--- AUFGABEN ---
1. Nennen Sie der Reihe nach alle Verben, mit denen der Bericht über die Kundgebung die Äußerungen von Frau Jia einleitet.
2. Schreiben Sie aus dem Bericht über die Kundgebung den Abschnitt zwischen „(Minghui.de) Am 13.“ und „KPCh zu erkennen.“ einschließlich wortgetreu ab.

--- SEITENTEXT ---
════════════════
23. September 2009 |   Von Minghui-Reporter Xiangrui

(Minghui.de) Am 13. September veranstaltete das Zentrum zum Austritt aus der Partei eine Kundgebung in Torontos Chinatown, um die 60 Millionen Chinesen zu unterstützen, die aus der Kommunistische Partei Chinas (KPCh) und ihren angegliederten Organisationen ausgetreten sind. Viele lokale Falun Gong-Praktizierende nahmen an der Kundgebung teil und riefen die Menschen dazu auf, die bösartige Natur der KPCh zu erkennen.

Die Kundgebung


Frau Jia, eine Falun Gong-Praktizierende, die erst vor kurzem aus China gekommen ist, erklärte: „Soweit ich weiß, beinhaltet die Anzahl der 60 Million nur diejenigen, die aus der Partei ausgetreten sind und sich gleichzeitig bei der Zeitung Epoch Times registriert haben. Doch gibt es auch sehr viele, die ausgetreten sind, aber sich nie registriert haben, und in China haben noch viel mehr Menschen die Informationsmaterialien über den Austritt aus der Partei akzeptiert.”

Frau Jia erklärte: „Obgleich die KPCh Falun Gong unterdrückt, kann sie die Praktizierenden nicht davon abhalten, den Menschen die wahren Hintergründe zu erklären. In den letzten zehn Jahren haben die Praktizierenden die Informationen über Falun Gong an Millionen von Menschen verteilt. Ebenso haben wir die Informationen über den Austritt aus der Partei verteilt. In meiner Stadt gingen wir zu fast jedem Wohngebäude. Obgleich die Regierung Überwachungskameras in den Gebäuden installiert hat, können wir diese immer umgehen. In den Außenbezirken haben wir ebenfalls fast jedes Haus erreicht.”

Frau Jia führte weiter aus: „Viele Menschen sind erwacht und erkennen die bösartige Natur der KPCh. Ein paar Jahre zuvor glaubten viele Menschen nicht meinen Worten über Falun Gong, aber heute sagen sie selbst, dass Falun Gong gut ist und die KPCh Propaganda betreibt, um sie zu verleumden.”
════════════════
--- VORLIEGENDE ANGABEN ---

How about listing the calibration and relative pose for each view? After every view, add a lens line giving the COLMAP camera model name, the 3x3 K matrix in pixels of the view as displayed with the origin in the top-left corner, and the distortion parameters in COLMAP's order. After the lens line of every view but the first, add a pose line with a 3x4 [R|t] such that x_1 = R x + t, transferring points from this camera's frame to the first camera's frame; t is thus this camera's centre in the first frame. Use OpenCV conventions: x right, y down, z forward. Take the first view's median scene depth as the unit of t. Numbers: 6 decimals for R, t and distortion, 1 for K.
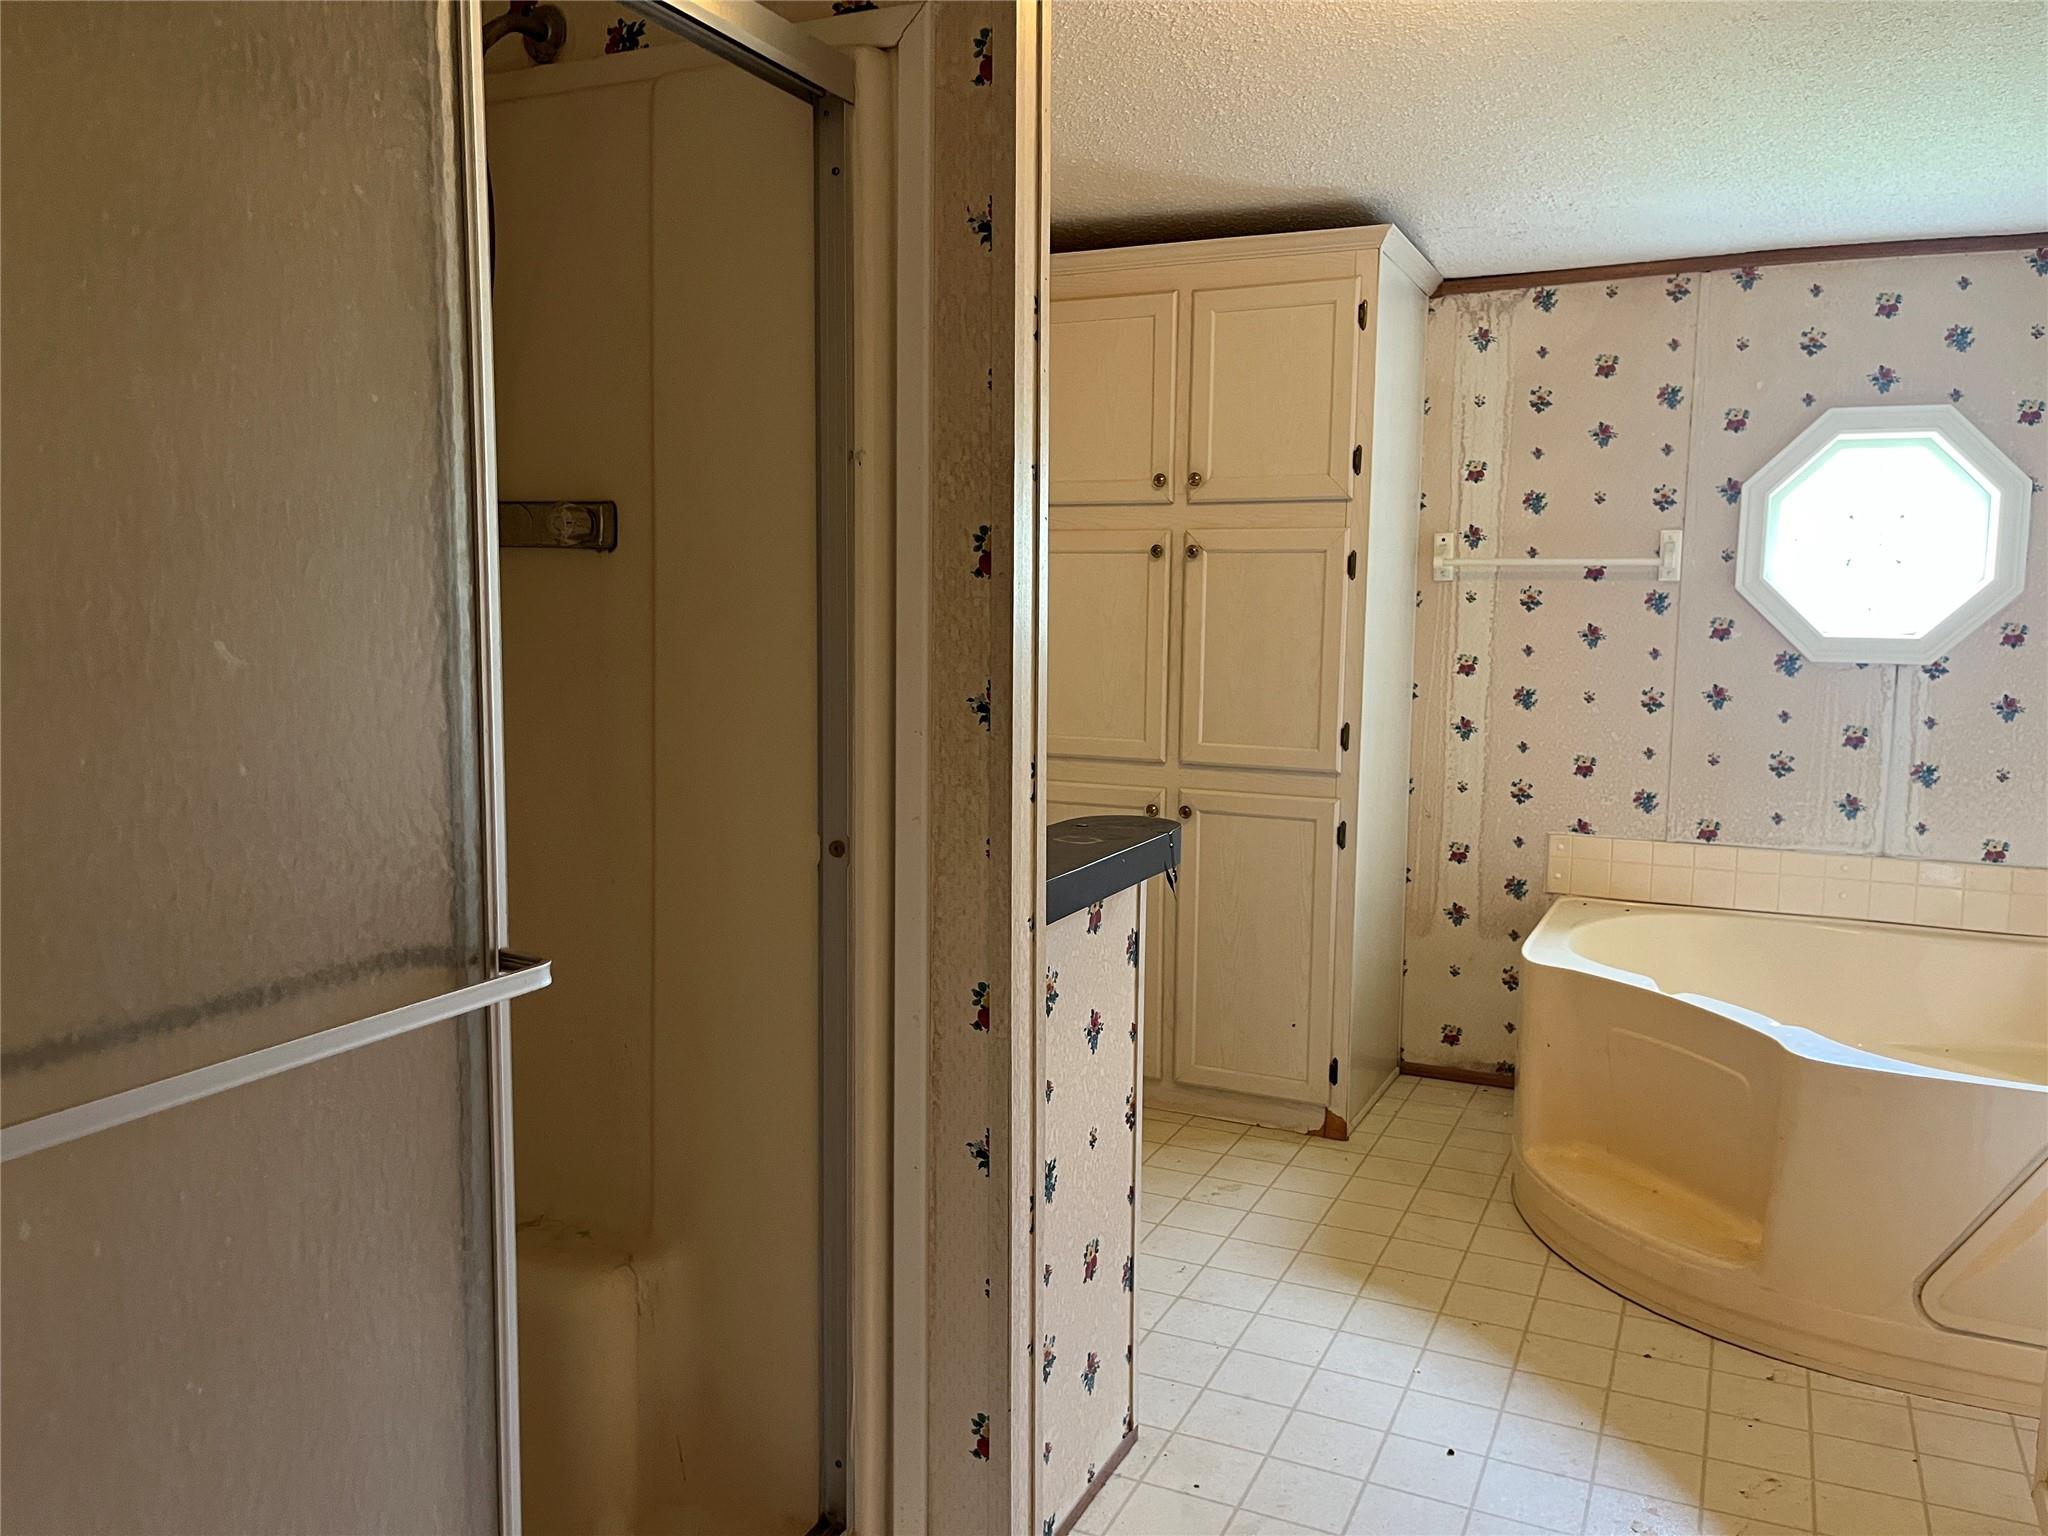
lens RADIAL K [[1553.6, 0, 1017.2], [0, 1553.6, 765.2], [0, 0, 1]] dist [0.074100, -0.102470]
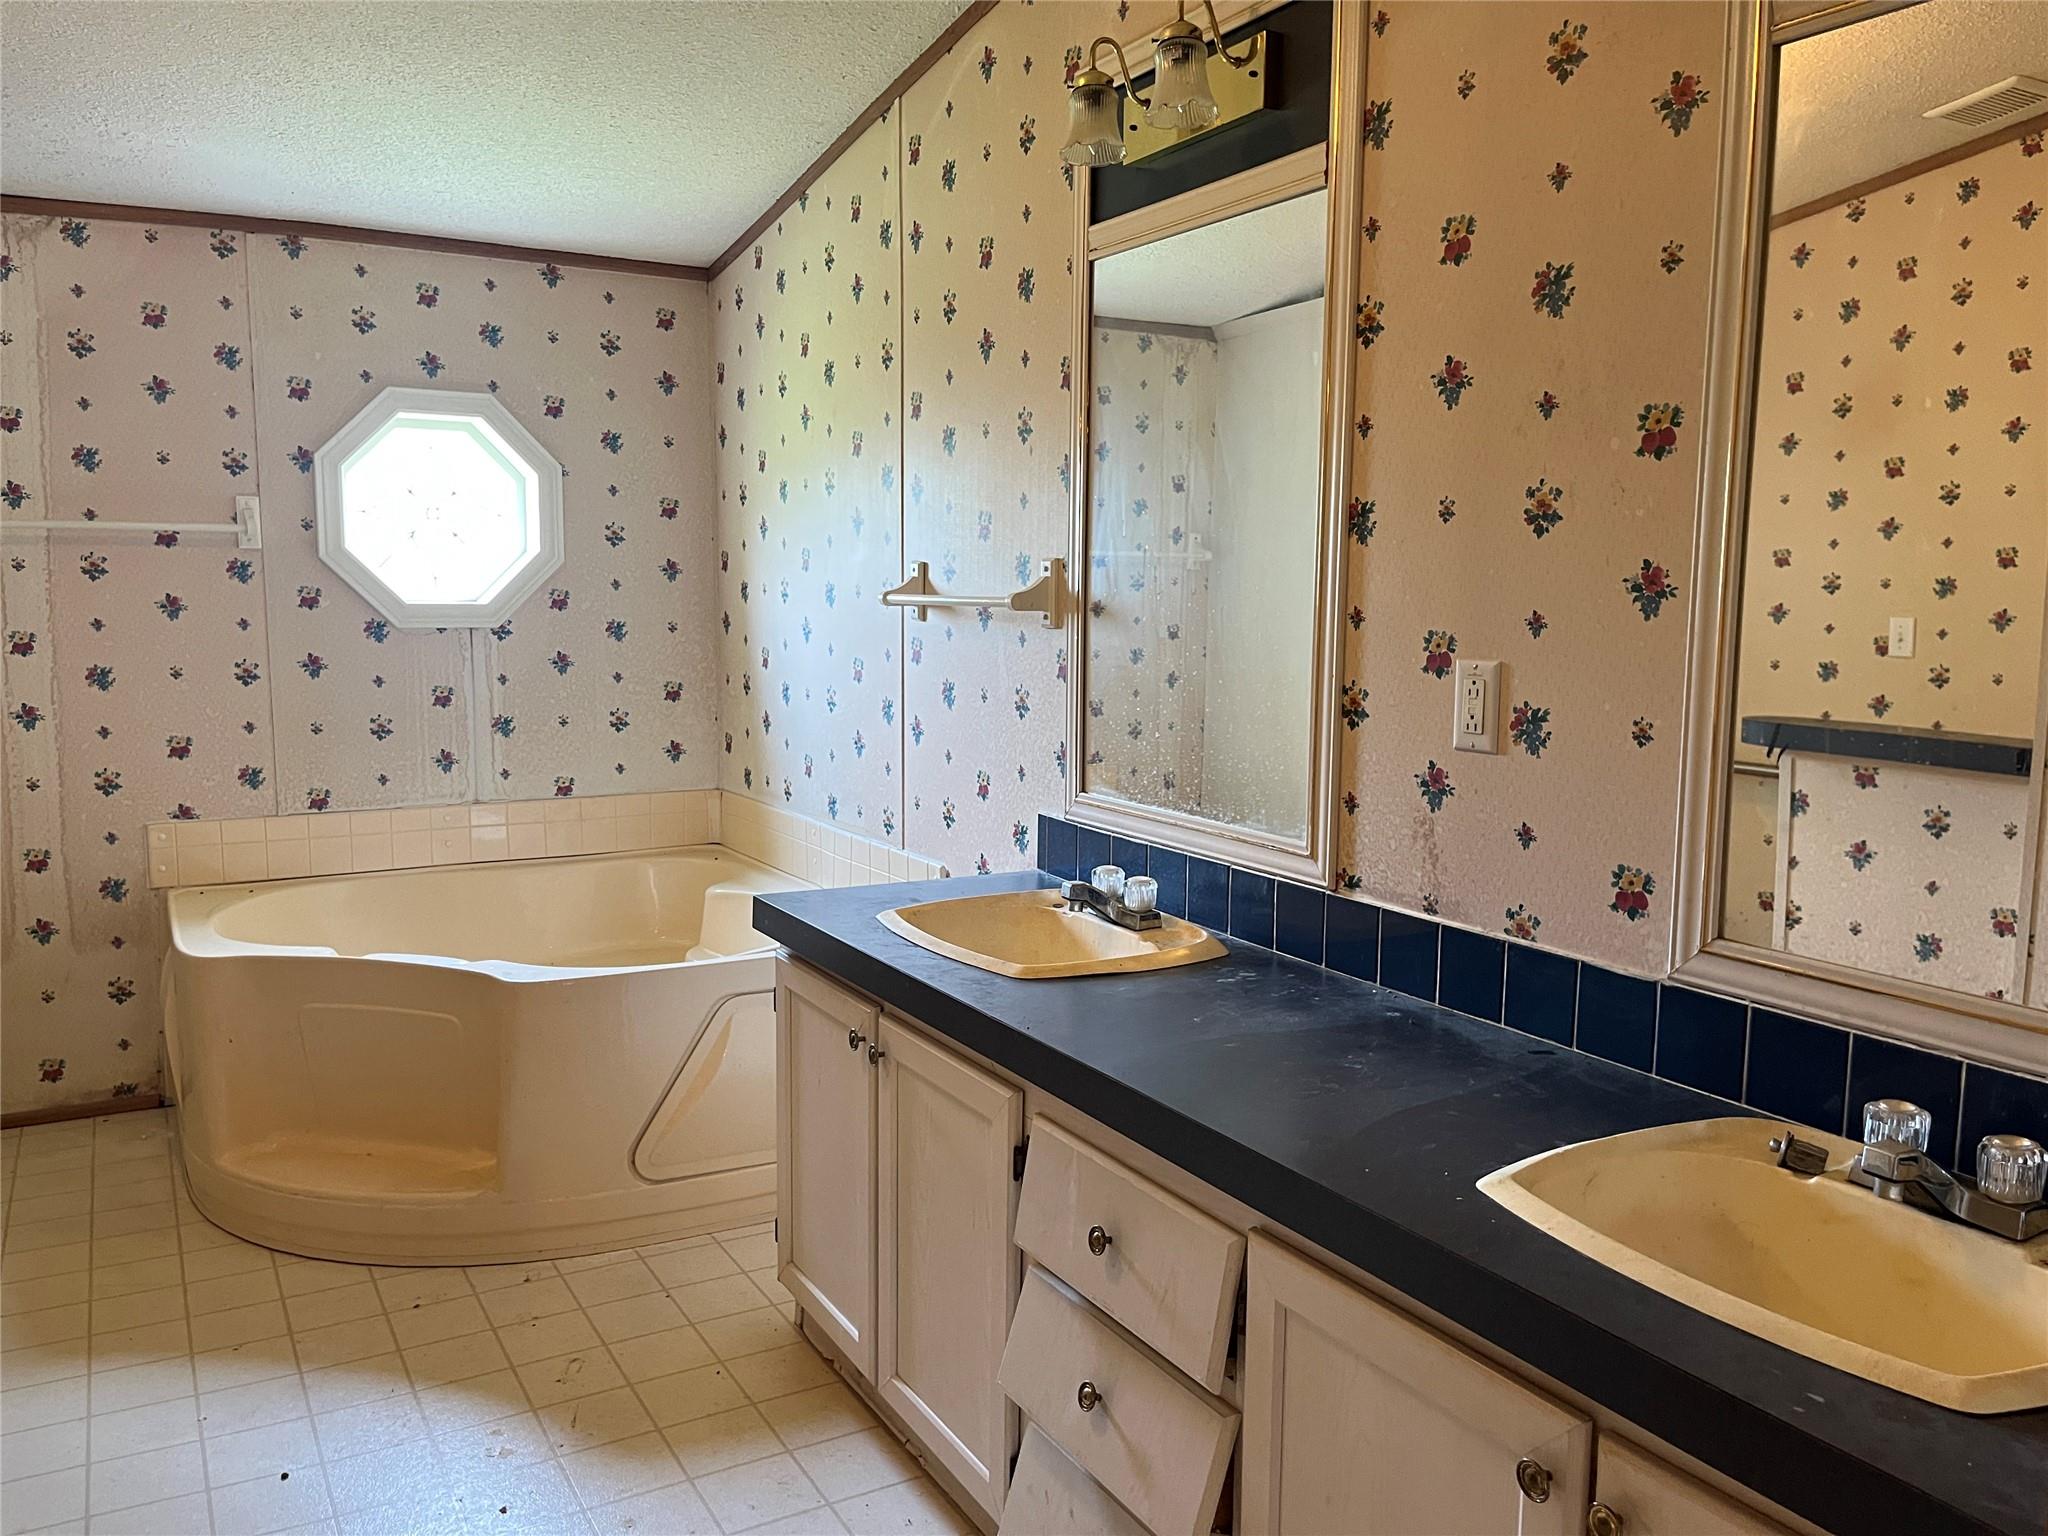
lens RADIAL K [[1553.6, 0, 1017.2], [0, 1553.6, 765.2], [0, 0, 1]] dist [0.074100, -0.102470]
pose [[0.575001, -0.099407, 0.812091, -0.117628], [0.091249, 0.994190, 0.057089, 0.003601], [-0.813048, 0.041276, 0.580732, 0.056564]]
════════════════
--- ANTWORTEN JE AUFGABE ---
1.
erklärte
erklärte
führte weiter aus

2.
(Minghui.de) Am 13. September veranstaltete das Zentrum zum Austritt aus der Partei eine Kundgebung in Torontos Chinatown, um die 60 Millionen Chinesen zu unterstützen, die aus der Kommunistische Partei Chinas (KPCh) und ihren angegliederten Organisationen ausgetreten sind. Viele lokale Falun Gong-Praktizierende nahmen an der Kundgebung teil und riefen die Menschen dazu auf, die bösartige Natur der KPCh zu erkennen.